Gontareva’s fight to reform Ukraine’s financial sector won her devoted allies in the West, who saw her as one of Kyiv’s few genuine reformers. Kolomoisky, meanwhile, is an intimidating figure to many in Ukraine, and some have alleged he has ordered contract killings. He also funded a private militia that fought Russian-backed separatists in Eastern Ukraine. His connection to Ukrainian President Volodymyr Zelensky has also long raised eyebrows; the TV show that boosted Zelensky’s public profile aired on a TV channel that Kolomoisky owns, and one of Kolomoisky’s former lawyers is now a senior aide to Zelensky (Giuliani and U.S. officials have raised concerns with Zelensky’s team about that aide, Andriy Bohdan).
Jordan Libowitz, a spokesperson for the government watchdog organization Citizens for Responsibility and Ethics in Washington, told The Daily Beast that the Guralnik letters mean Giuliani should answer more questions about his Ukraine work.

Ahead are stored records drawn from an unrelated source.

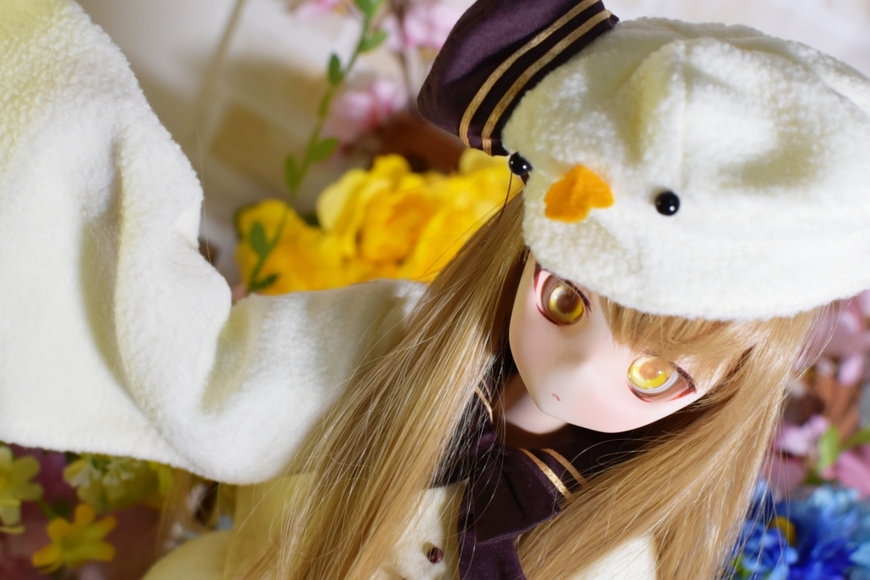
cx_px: 435
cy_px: 290
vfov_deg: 25.8
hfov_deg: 37.8
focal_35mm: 52
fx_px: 1269
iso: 400
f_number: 5
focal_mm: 35
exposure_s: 1/100
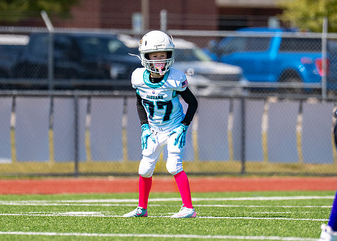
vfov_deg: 3.1
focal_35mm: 459
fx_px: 4388
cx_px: 133
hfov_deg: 4.4
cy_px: 92
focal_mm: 200
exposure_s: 1/2000
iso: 100
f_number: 2.8
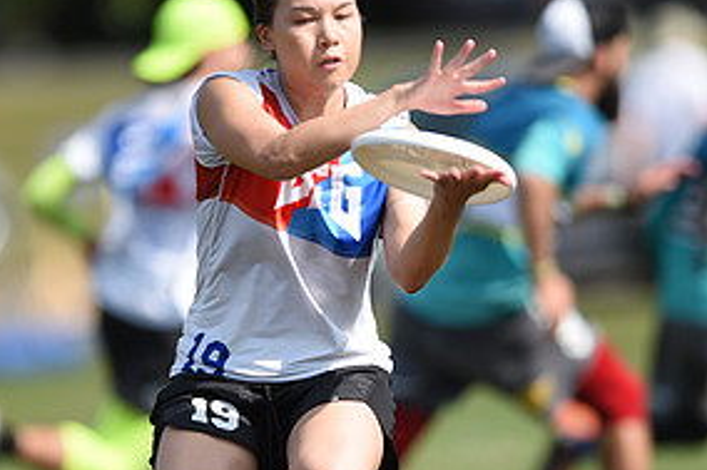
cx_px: 316
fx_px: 16015
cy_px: 265
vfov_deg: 1.7
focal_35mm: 816
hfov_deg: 2.5
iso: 100
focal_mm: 400
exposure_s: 1/1600
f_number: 2.8
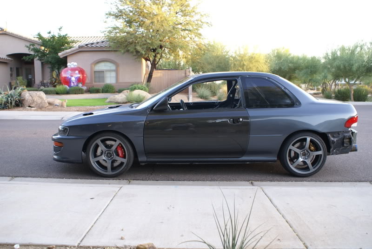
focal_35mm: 33
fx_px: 341
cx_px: 186
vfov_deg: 40.1
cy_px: 124
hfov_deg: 57.2
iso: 200
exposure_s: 1/40
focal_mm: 22
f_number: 4
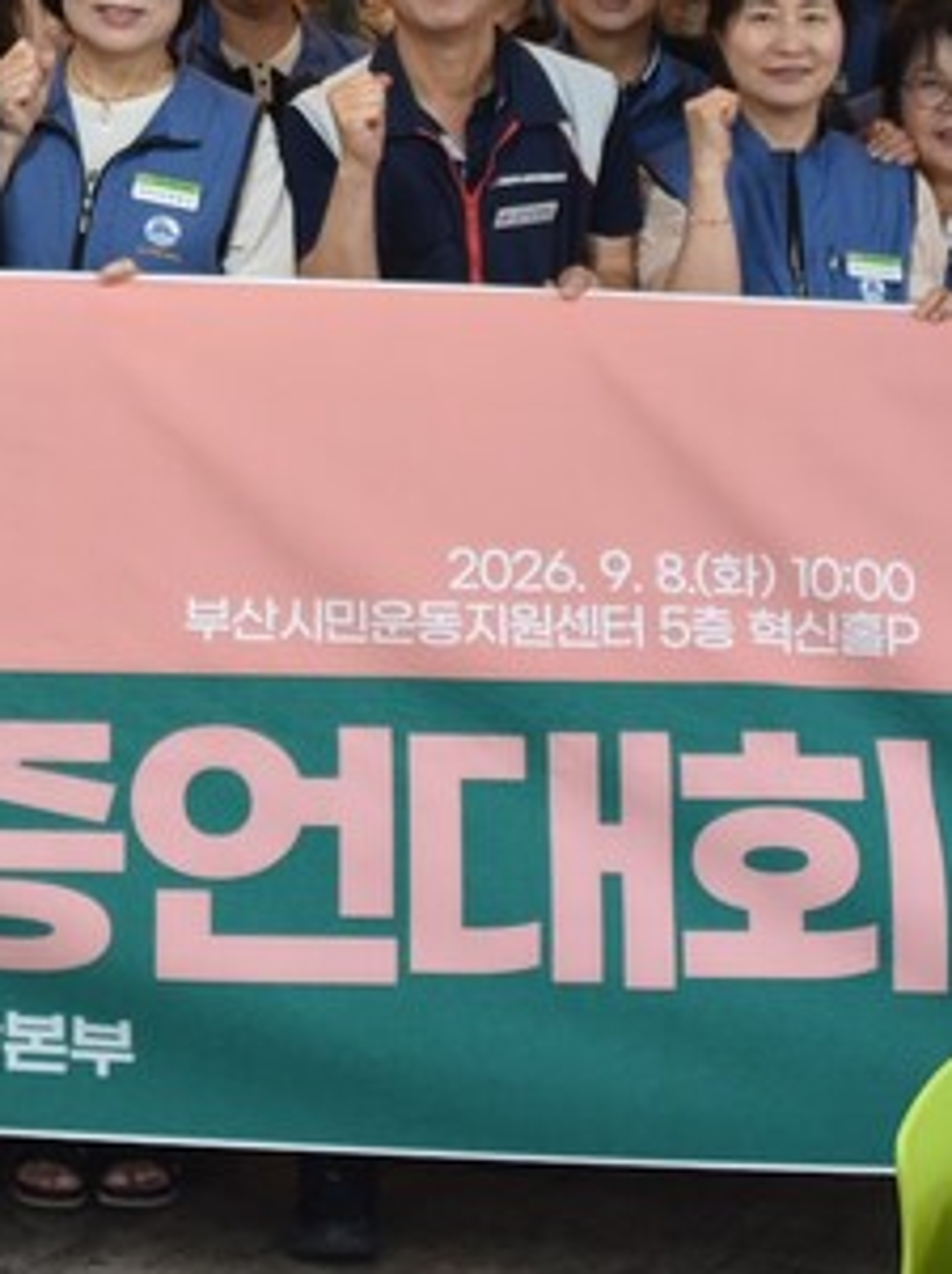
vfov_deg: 21.8
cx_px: -80
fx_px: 3160
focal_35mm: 86
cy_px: -70
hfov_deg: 16.6
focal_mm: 28
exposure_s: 1/60
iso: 640
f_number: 4
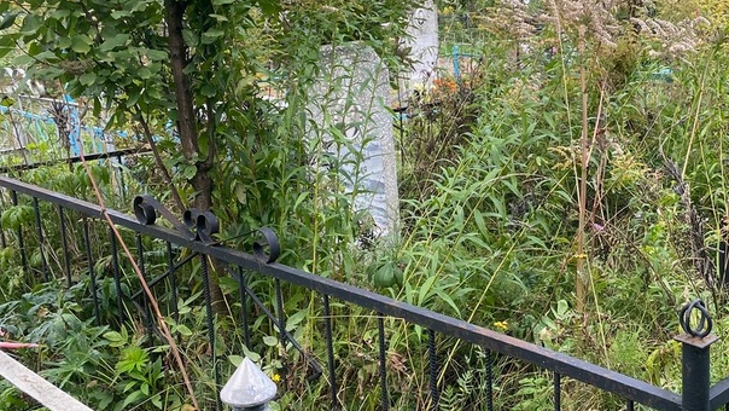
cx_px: 567
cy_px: 201
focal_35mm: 48
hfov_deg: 41.3
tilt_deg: -15.2
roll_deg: +1.7
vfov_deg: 24.9
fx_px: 928
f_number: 1.8
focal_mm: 4.25
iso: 32
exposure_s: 1/208
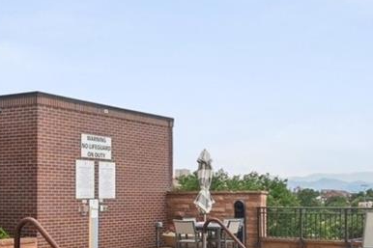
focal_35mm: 58
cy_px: 185
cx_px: 218
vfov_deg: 23.1
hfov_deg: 34.4
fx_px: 601
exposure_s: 1/400
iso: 400
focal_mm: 14
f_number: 11
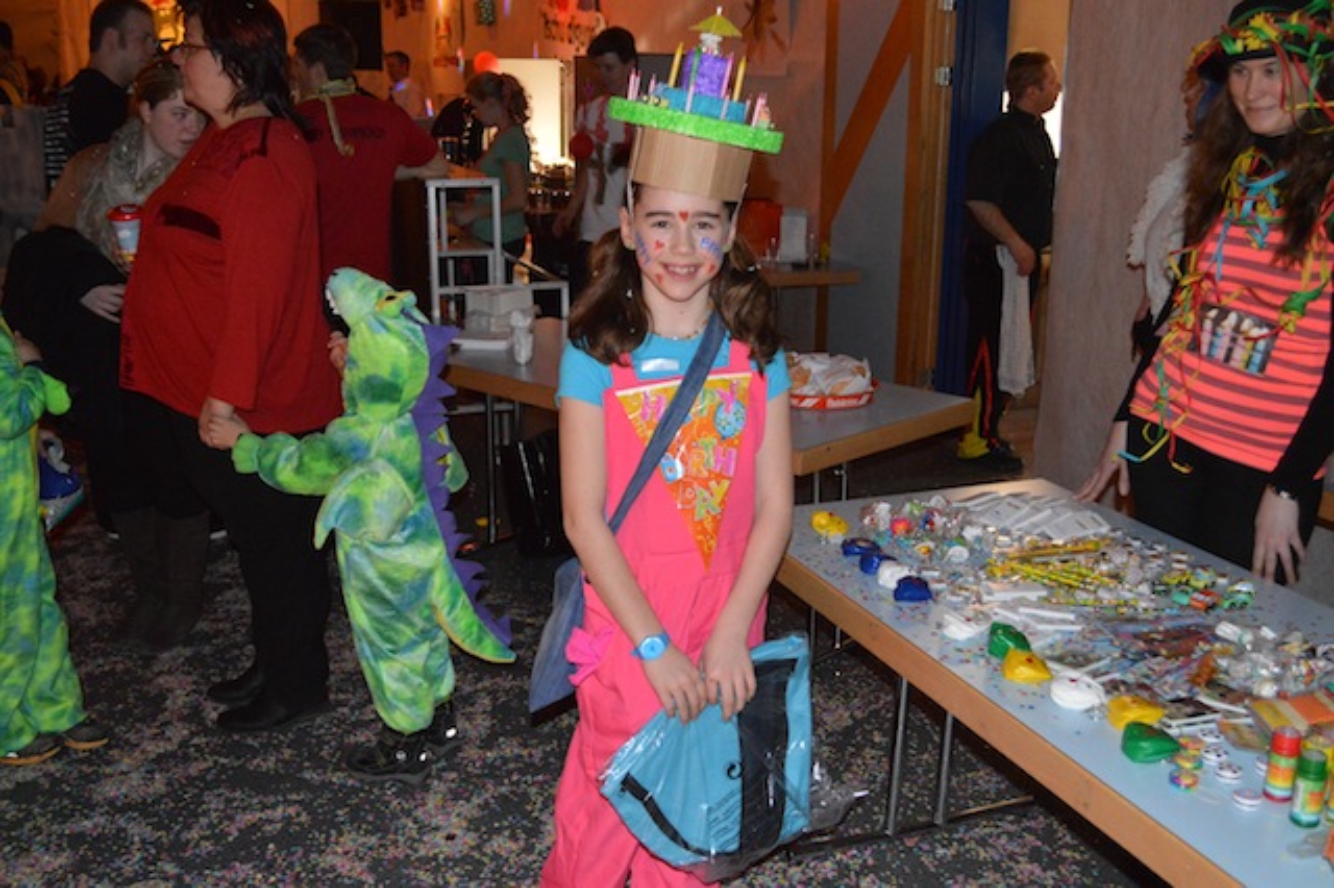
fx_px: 1333
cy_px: 444
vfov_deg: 36.8
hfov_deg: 53.2
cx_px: 667
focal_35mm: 36
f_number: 4
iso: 3200
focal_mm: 24
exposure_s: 1/60
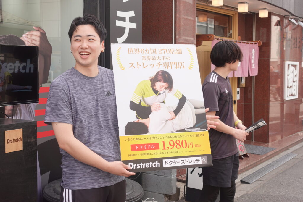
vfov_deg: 26.0
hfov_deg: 38.2
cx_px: 152
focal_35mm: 52
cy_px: 101
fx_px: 438
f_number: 4
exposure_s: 1/250
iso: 125
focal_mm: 19.57
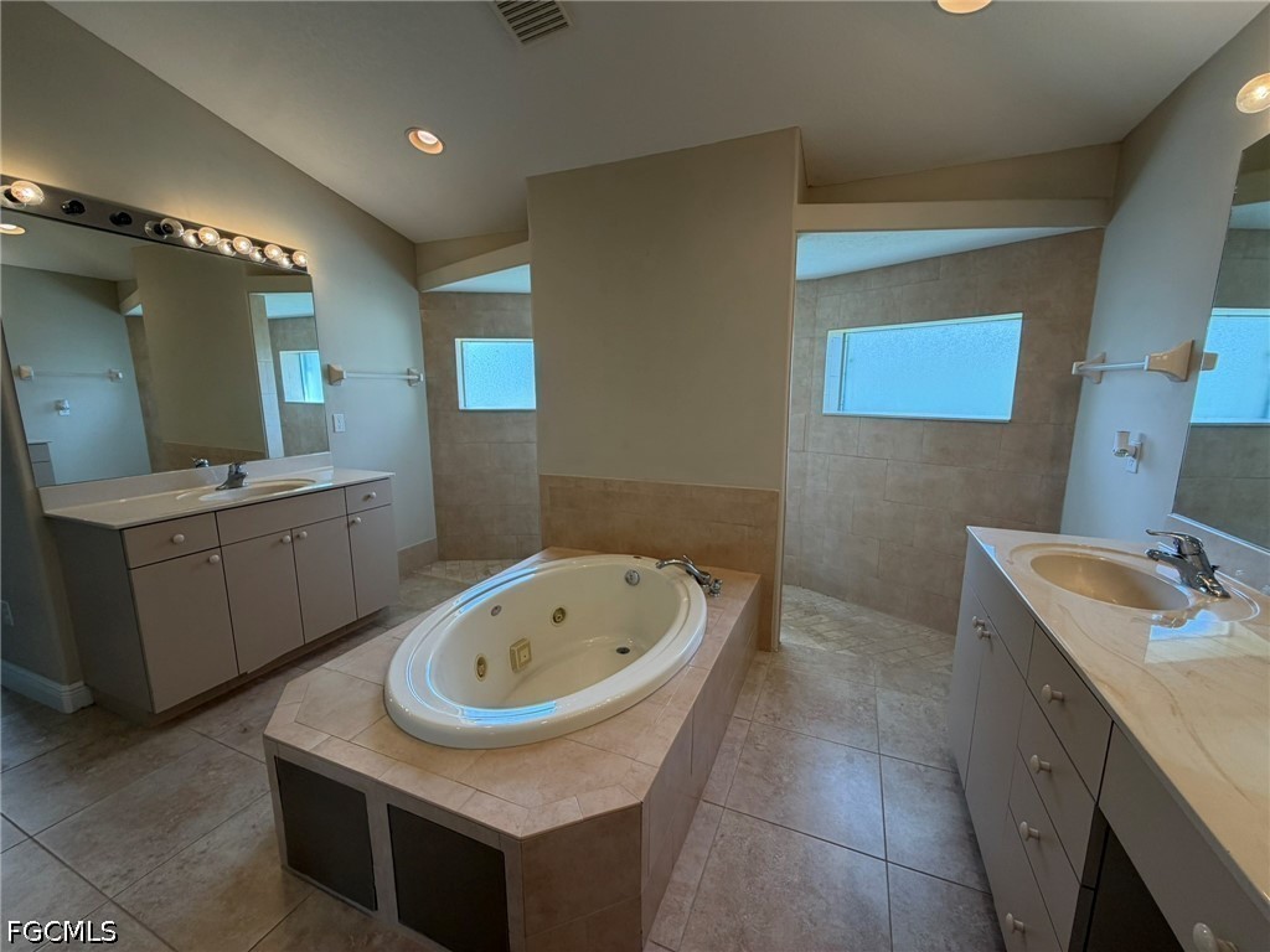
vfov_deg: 85.7
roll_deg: -0.2
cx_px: 635
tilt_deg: -10.7
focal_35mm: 14
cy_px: 476
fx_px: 514
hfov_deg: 102.1
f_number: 2.2
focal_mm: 2.22
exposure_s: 1/120
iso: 100
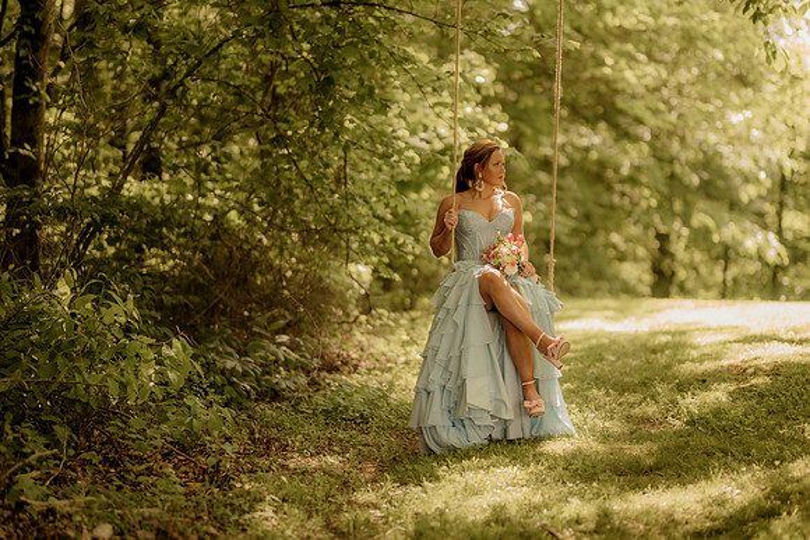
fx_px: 1913
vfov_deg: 16.1
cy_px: 270
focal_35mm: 85
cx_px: 405
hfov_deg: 23.9
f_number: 1.4
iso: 400
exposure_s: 1/1000
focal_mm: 85
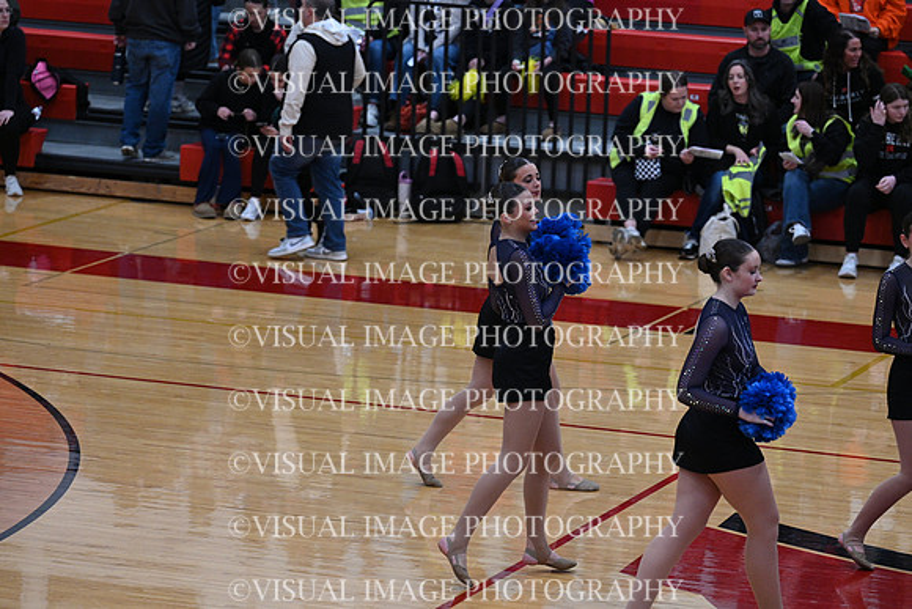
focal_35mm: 175
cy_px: 304
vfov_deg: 7.9
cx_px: 456
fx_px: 4434
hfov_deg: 11.7
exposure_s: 1/400
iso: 4000
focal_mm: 175
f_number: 4
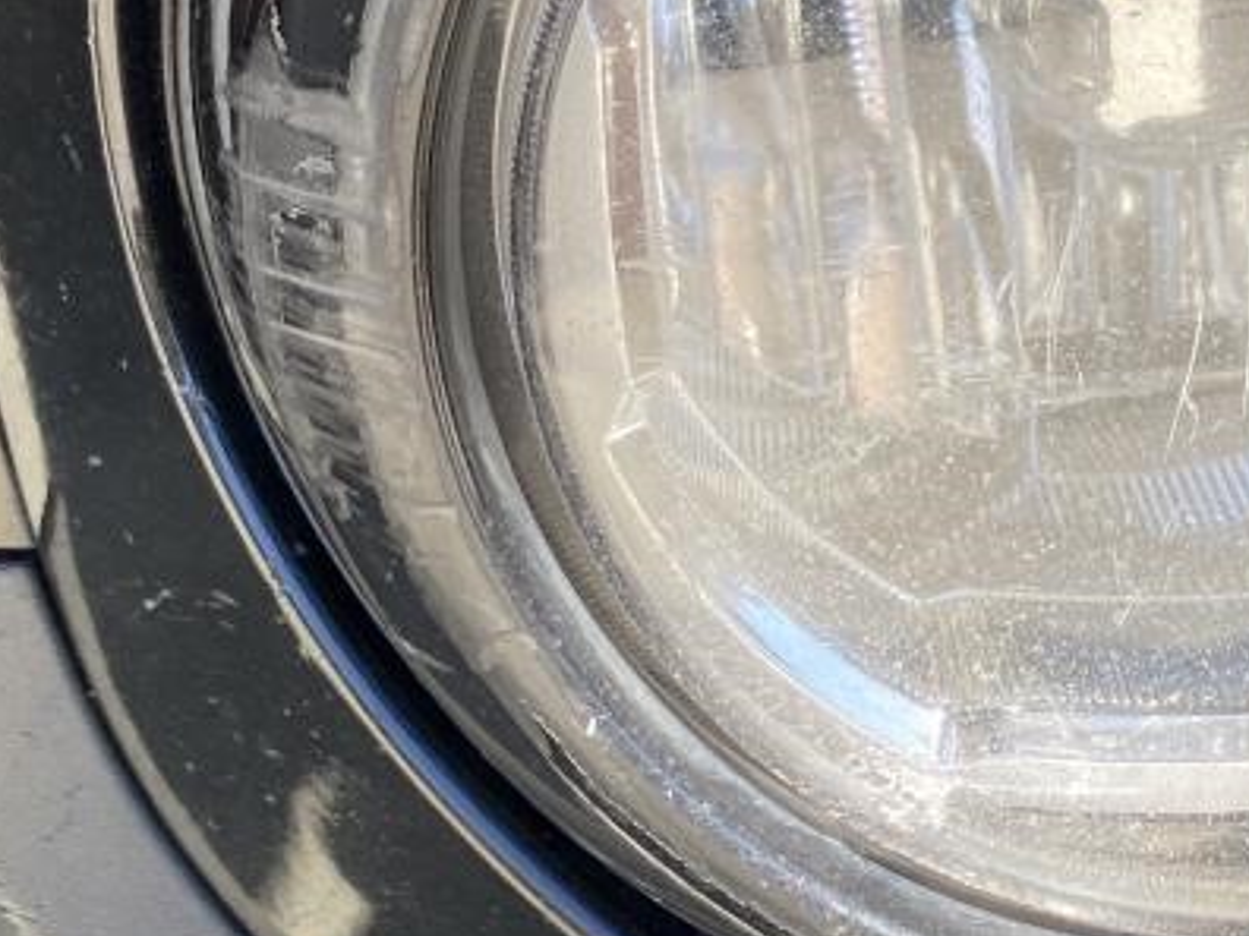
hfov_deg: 21.0
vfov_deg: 17.5
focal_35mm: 84
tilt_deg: -23.9
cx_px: 1646
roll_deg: -2.1
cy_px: 271
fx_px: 3031
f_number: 1.8
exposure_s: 1/293
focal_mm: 4.25
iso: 32
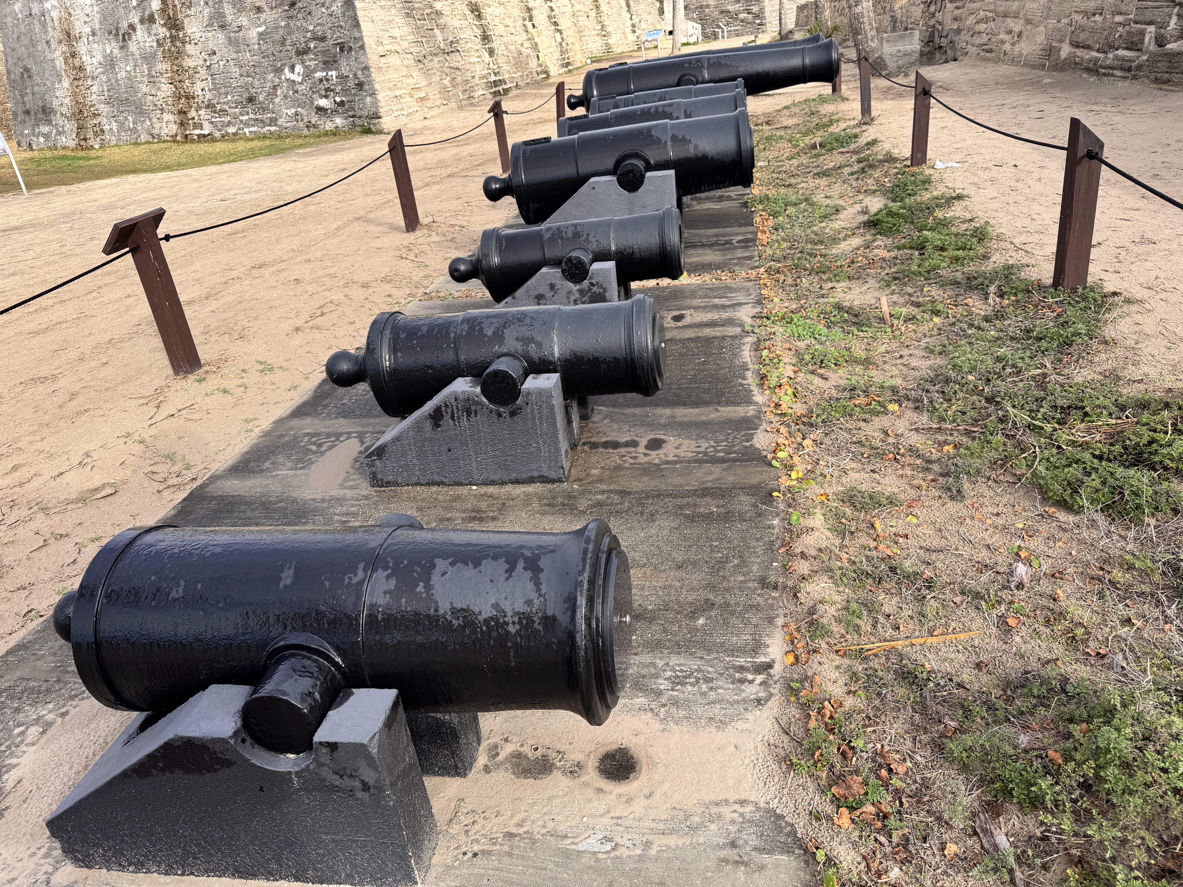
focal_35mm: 24
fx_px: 820
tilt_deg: -26.4
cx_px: 592
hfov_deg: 71.6
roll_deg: +6.7
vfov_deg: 56.8
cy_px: 444
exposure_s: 1/1560
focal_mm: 6.76
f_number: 1.78
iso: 80
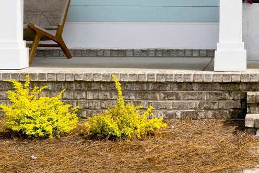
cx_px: 267
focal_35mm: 99
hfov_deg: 19.9
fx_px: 712
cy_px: -151
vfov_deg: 12.5
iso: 400
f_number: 11
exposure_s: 1/1000
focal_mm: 16
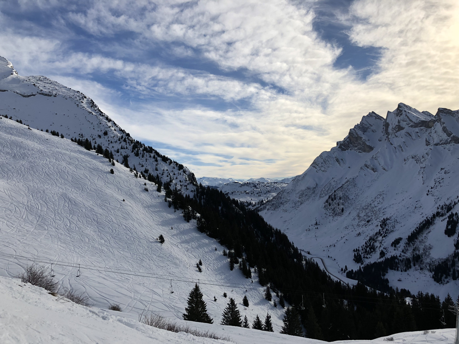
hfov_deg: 63.4
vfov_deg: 49.7
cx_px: 230
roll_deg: +1.9
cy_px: 172
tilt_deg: +3.4
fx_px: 371
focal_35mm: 28
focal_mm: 4
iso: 25
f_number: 1.8
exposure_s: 1/6024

“While we can’t obviously speak to the veracity of these claims, it does seem to look more and more like Rudy Giuliani is incredibly deeply involved with some seriously shady business in Ukraine and we need more information, not only on his activities, but his activities and those of his associates on behalf of or benefiting Donald Trump,” he said. “As bad as these things look on their face, they’re so much worse if you consider the involvement of the president of the United States. There is so little we know, but enough to know that we need to know a lot more.”